Strange is sometimes its 100 degrees and im freezing. I have fainitng issues as well with the autonomic dysfuntion. In the heat I fatigue out, and am hotter than normal. I have relapses. Just one day out driving in the heat and I have a hard time pushing on the brake pedal in my car.

Amatrine

Hello to all,

I am new on the forum and the first message that hit me was the HEAT sufferance in CIDP patients. I live in Palermo, Italy and I can only look at the sea from my air conditioned car seat 🙁 the heat and humidity drag my feet and make me want to lie around all day.

I have a hard time regulating my body temperature (I stay hot mostly) because of the effect of GBS on my autonomic systems? Just guessing.

Someone mentioned earlier that heat/humidity exacerbated his numbness — this happeed to me after being outside (90+humidity) for 2 hours. My face became numb again!!

Hi Amatrine,
Have all of your relapses been at this time of year?

I have had CIDP for three years and I have had 9 relapses. They have all occurred in the months of March-August when the humidity and mold spore counts are high (I live in the Washington D.C. metropolitan area). I have never had a relapse during the winter.

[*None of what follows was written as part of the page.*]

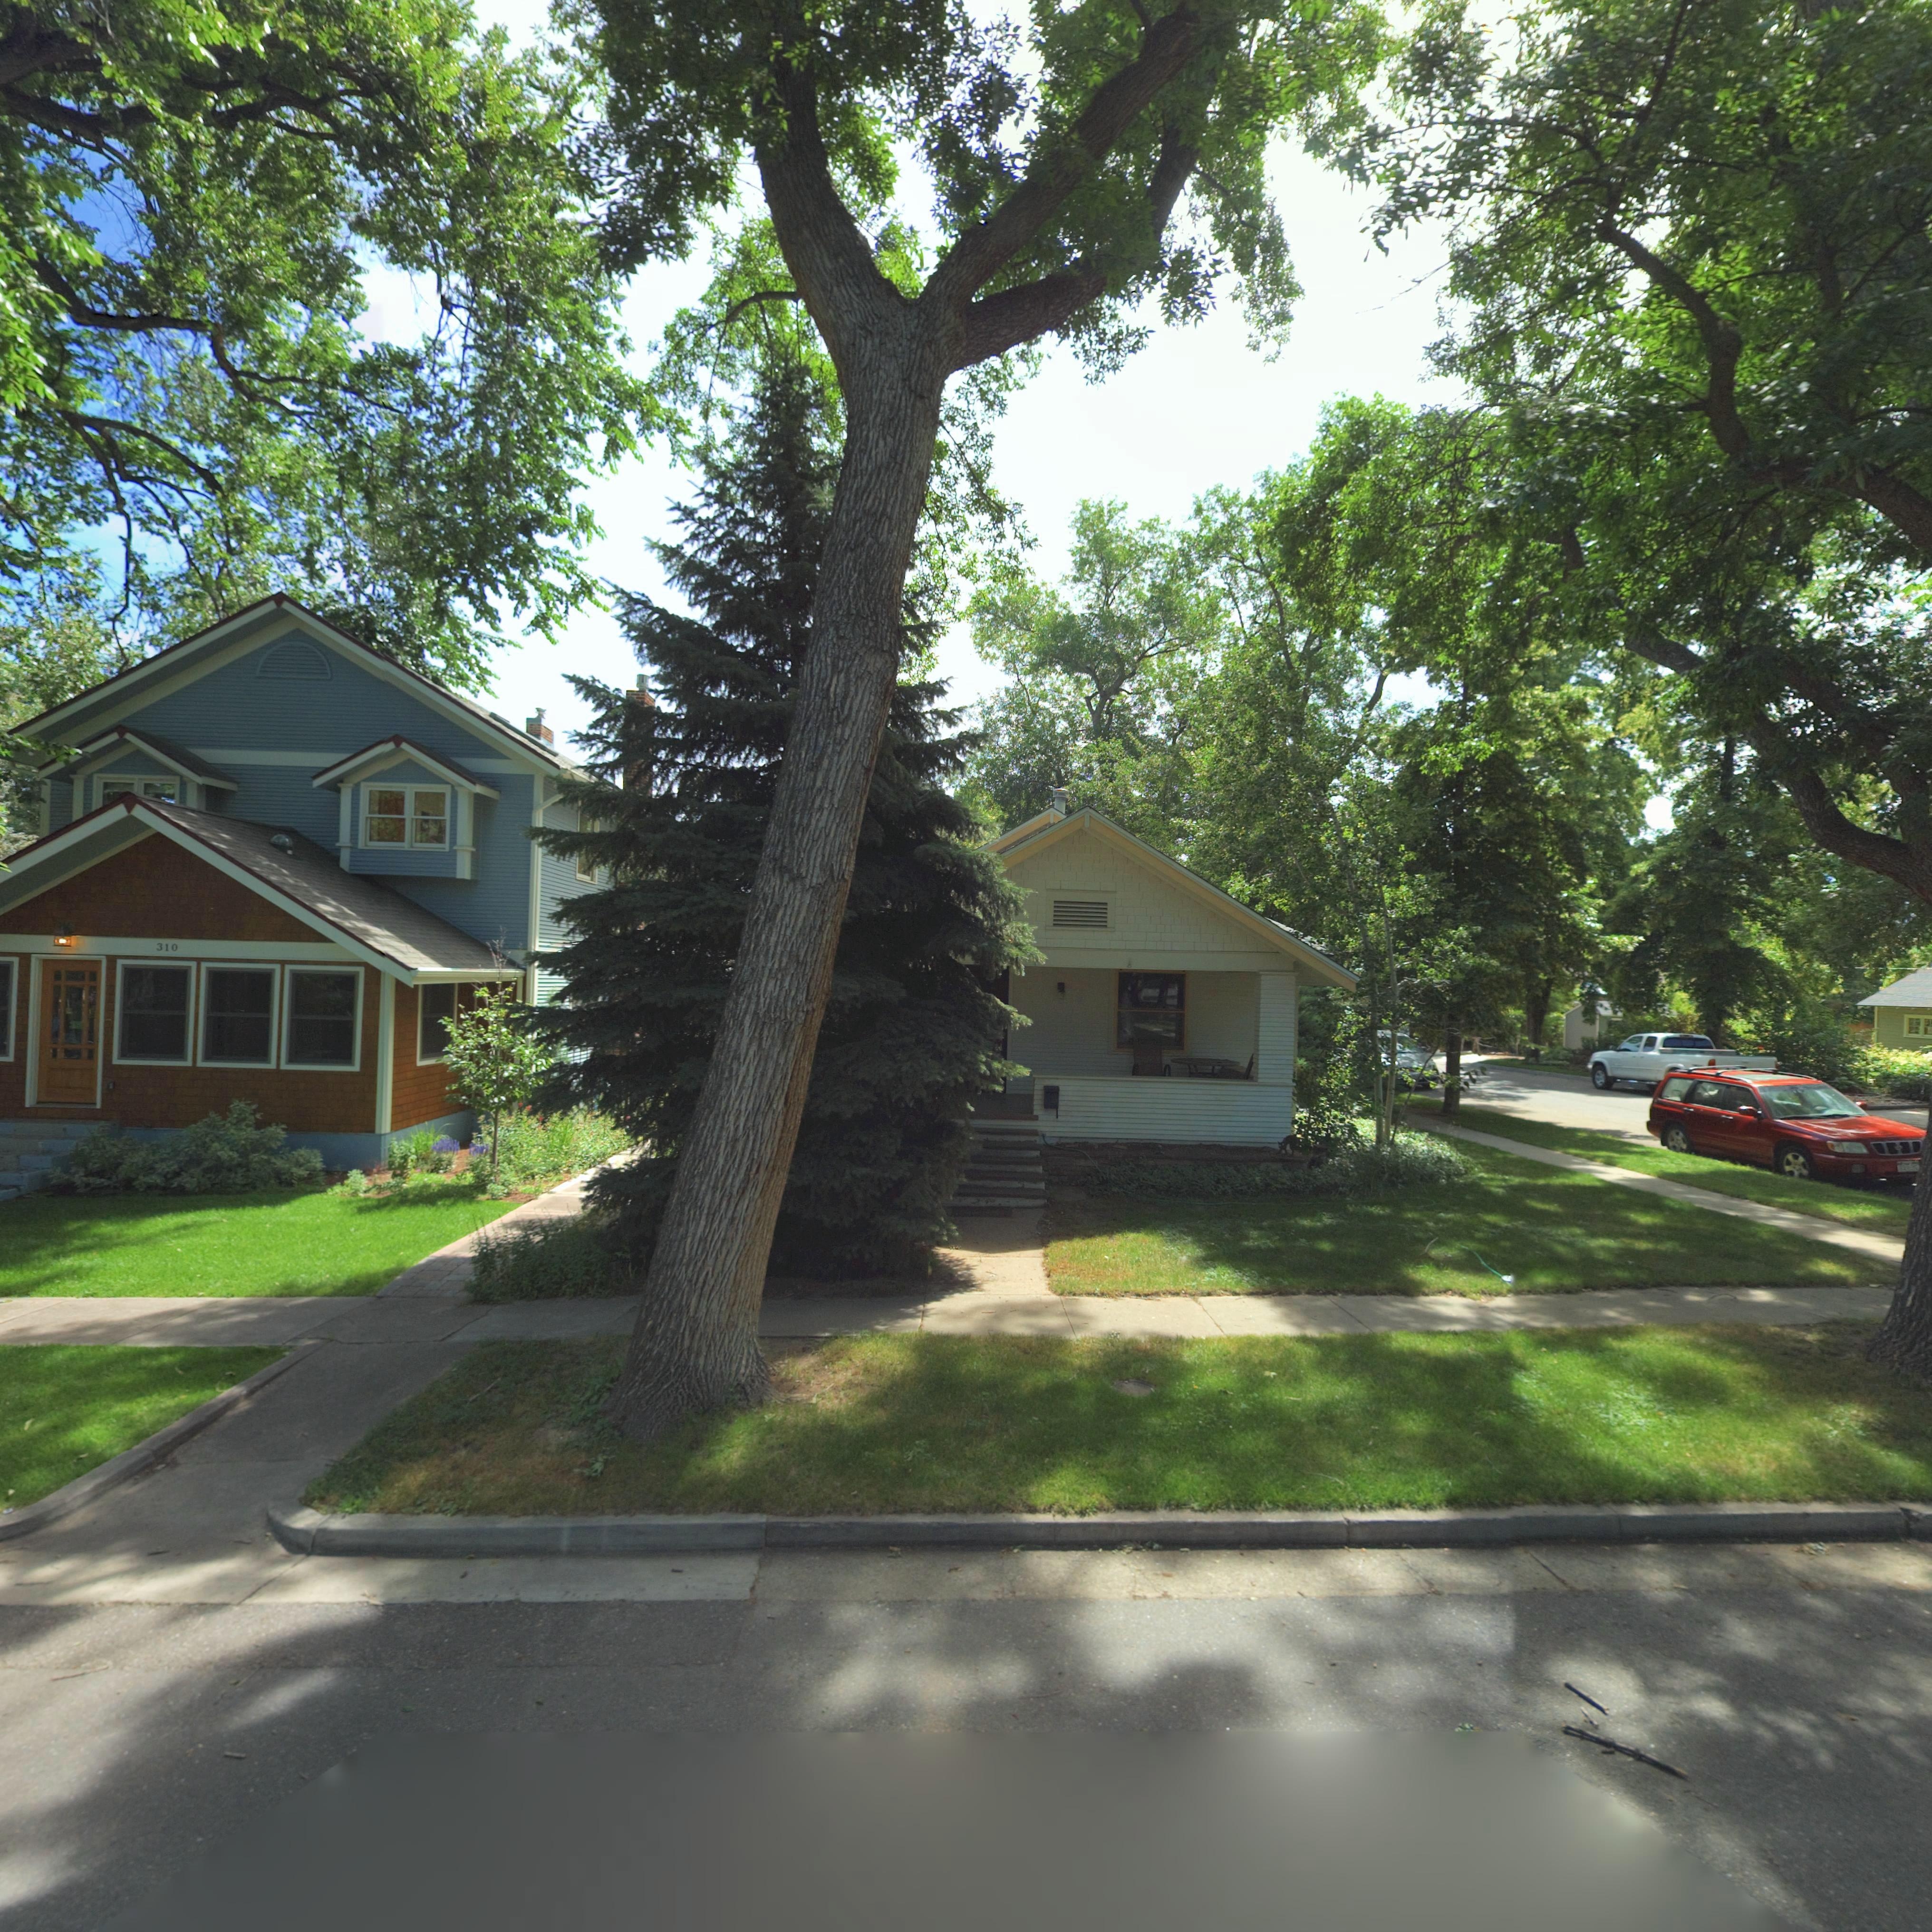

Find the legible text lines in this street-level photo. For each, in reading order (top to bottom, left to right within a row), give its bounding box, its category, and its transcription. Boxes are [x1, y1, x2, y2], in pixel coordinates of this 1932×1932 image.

[156, 942, 177, 951] StreetNumber: 310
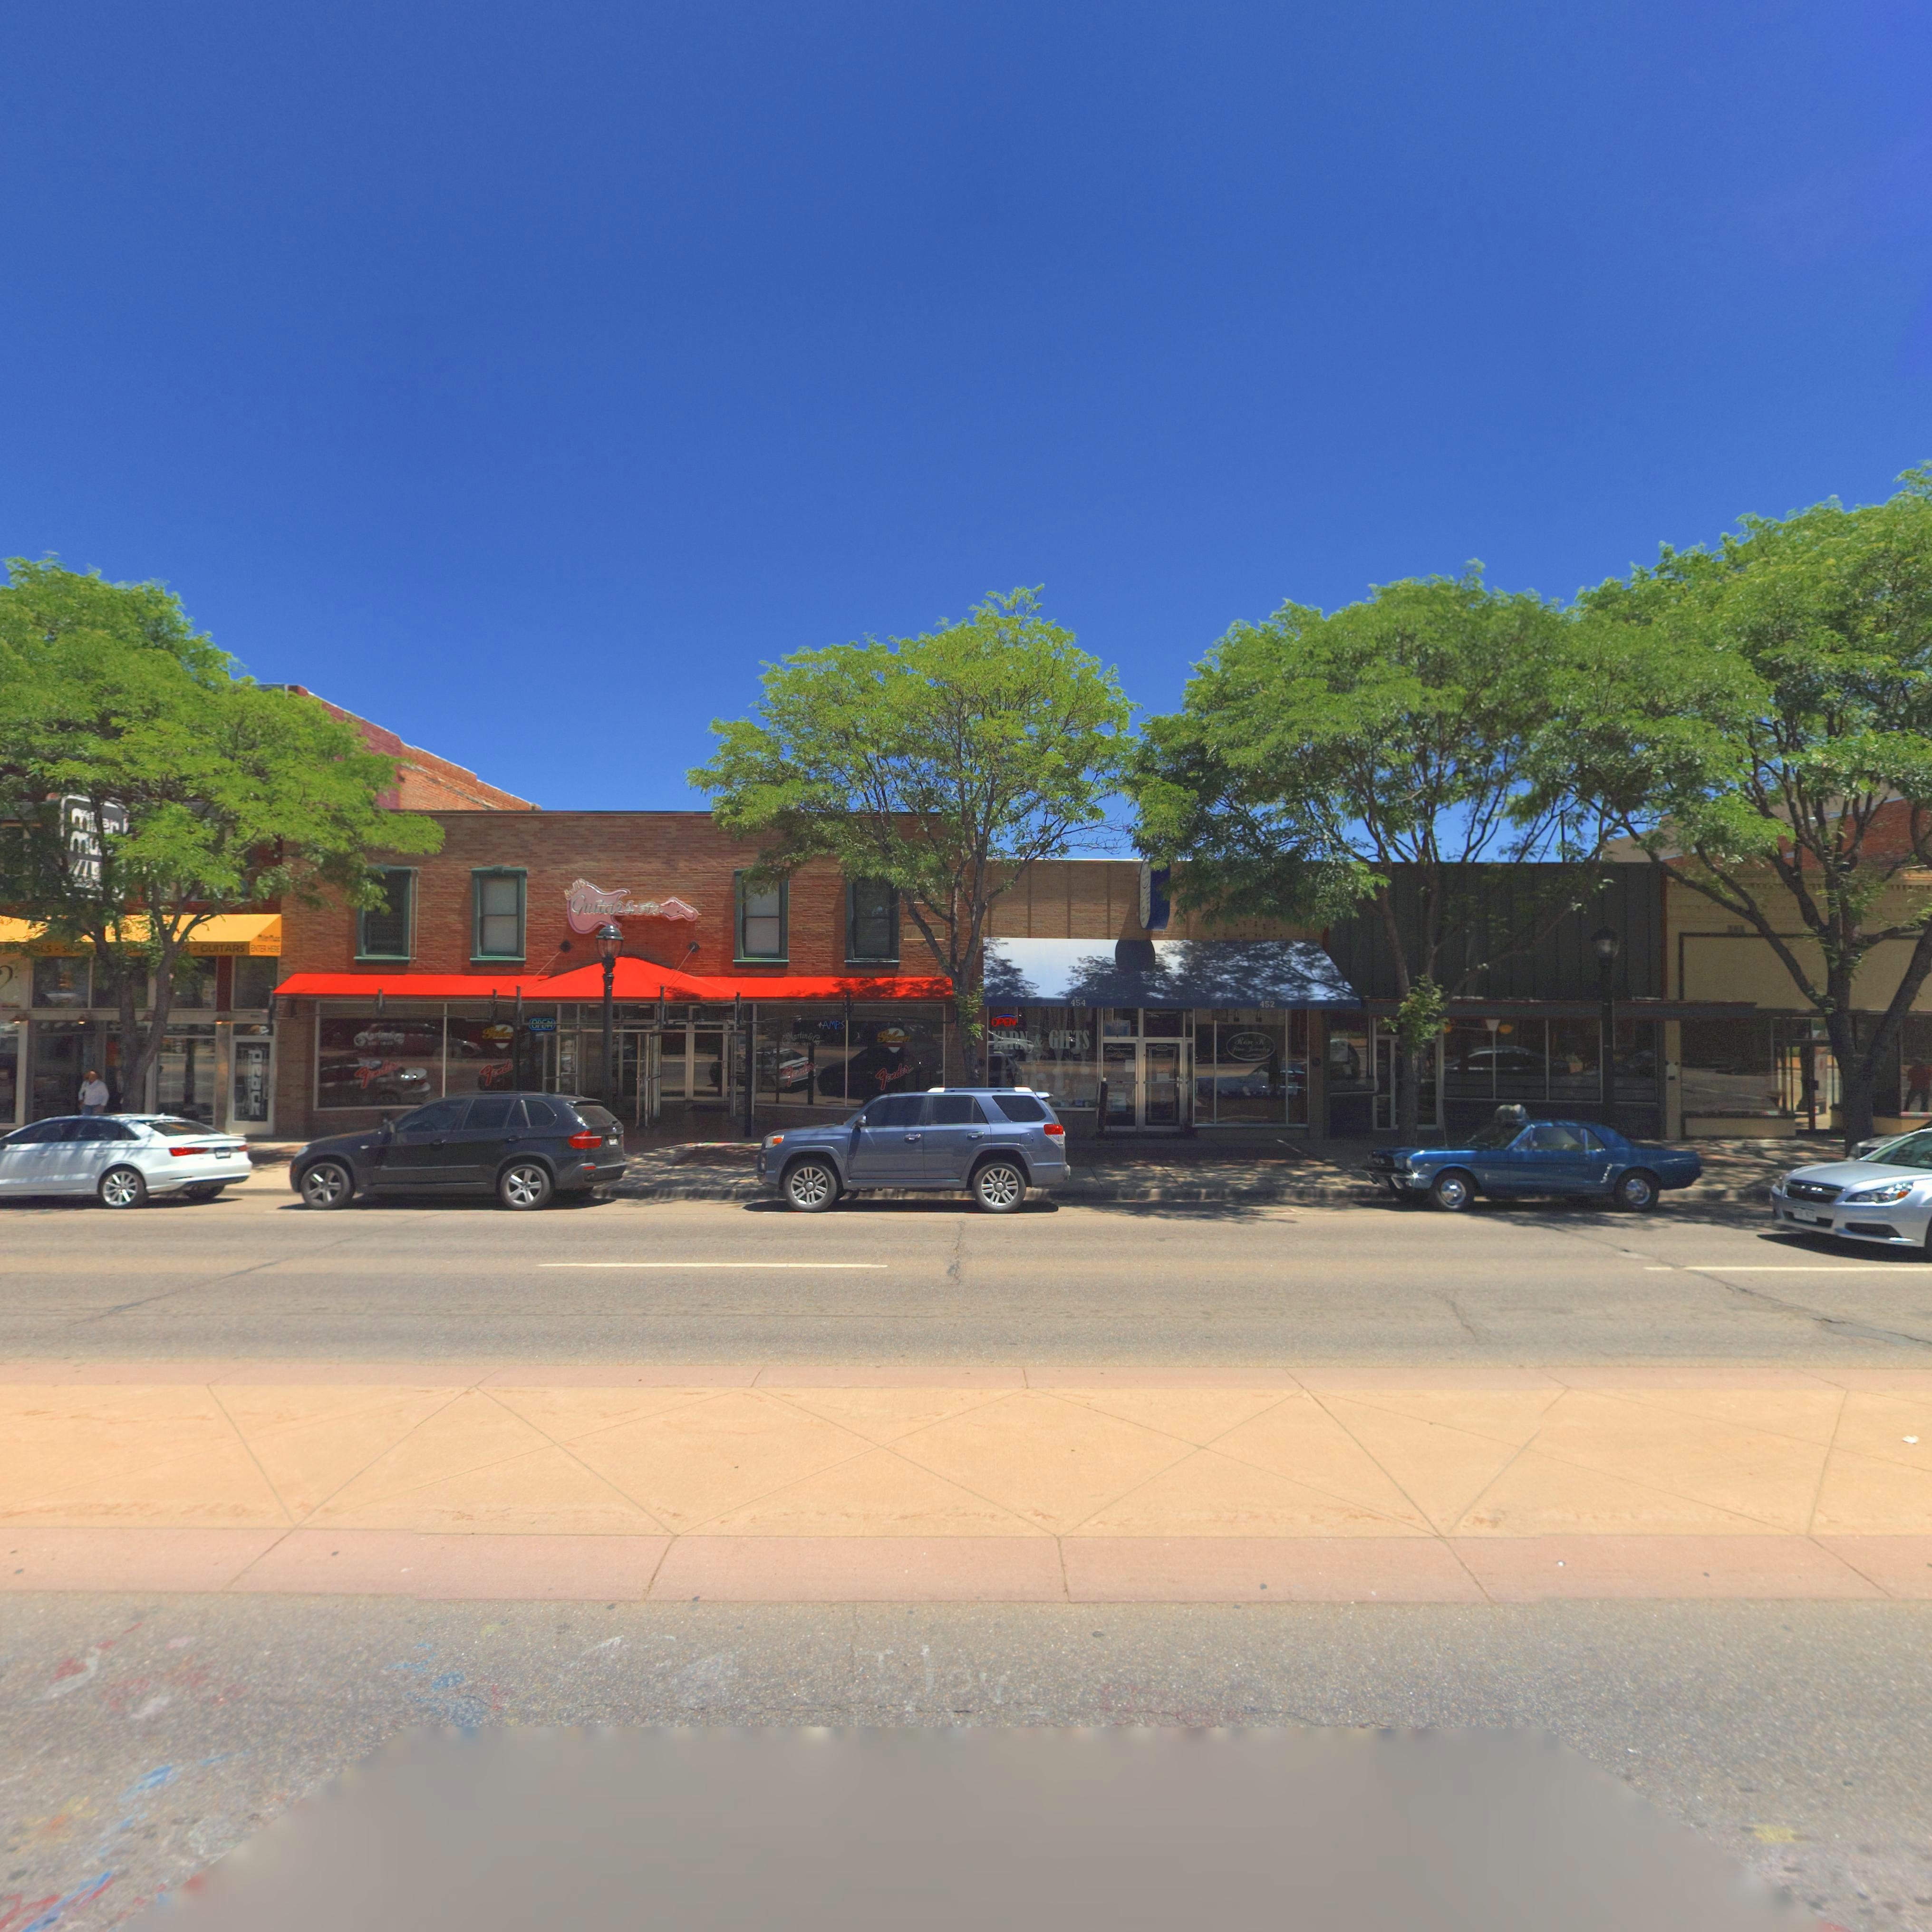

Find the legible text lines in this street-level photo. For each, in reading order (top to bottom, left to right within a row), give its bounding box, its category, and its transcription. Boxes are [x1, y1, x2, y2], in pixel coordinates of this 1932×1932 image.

I am becoming weaker and weaker; I can still walk but am spending about 50% of my time in a wheelchair now. I am convinced a drier climate will be much better for me but i have been unable to find any empirical data on CIDP/auto-immune disease and the impact of climate. Anybody know where to look,
Thanks,
Nancy

[QUOTE=amatrine]Try monsoon season here in Phoenix!

The humidty with 116 degrees. I am just starting to have another relapse and new onset osteoarthritis in my hands. I have to go in for PE tommorow.I have a new wedding ring set I got for my 10th and I cant wear it:(

My last relapse was the same time last year so I think its humidty related.

I can not do extreme temps. In cold, like another poster, my body gets to cold. I have autonomic dysfunction as a result of GBS ans CIDP.

Strange is sometimes its 100 degrees and im freezing. I have fainitng issues as well with the autonomic dysfuntion. In the heat I fatigue out, and am hotter than normal. I have relapses. Just one day out driving in the heat and I have a hard time pushing on the brake pedal in my car.

Amatrine[/QUOTE]

Well with this humid season we had this year, I was in alot of pain.

Turns out I have rheumotid arthritis. Top it off I was just diagnosed with diabetis.

I think I am running out of things to catch!!!

Sorry to hear you are in a chair. I know how hard that is. I hope you are doing better. I havnt been by the board in while, so sorry for the reply being so late. Better late than never!

I am actualy trying to find a job for the first time in 6 years. Using a Temp agency so they know I can not do a job where I have to stand…but if I dont get out of this house I will die, or my husband will,lol

Ama

Hi Ama

Were you dxd with type 1 diabetes? Am curious, my son has type 1 and I have CIDP.

Helen

You know she didnt say! I know Im 3 points from needing insulin.

In my case they are sure it was from steroids. My levels always went higher with them, and the last time, it just stuck there:((

Amatrine

I have found heat and humidity to be killers for me too. I cant do much outside anymore. I have been tolerant to the cold for the most part but I do find I am getting a lot colder in the winter than I use too cause I tended to be hot blooded all year anyway.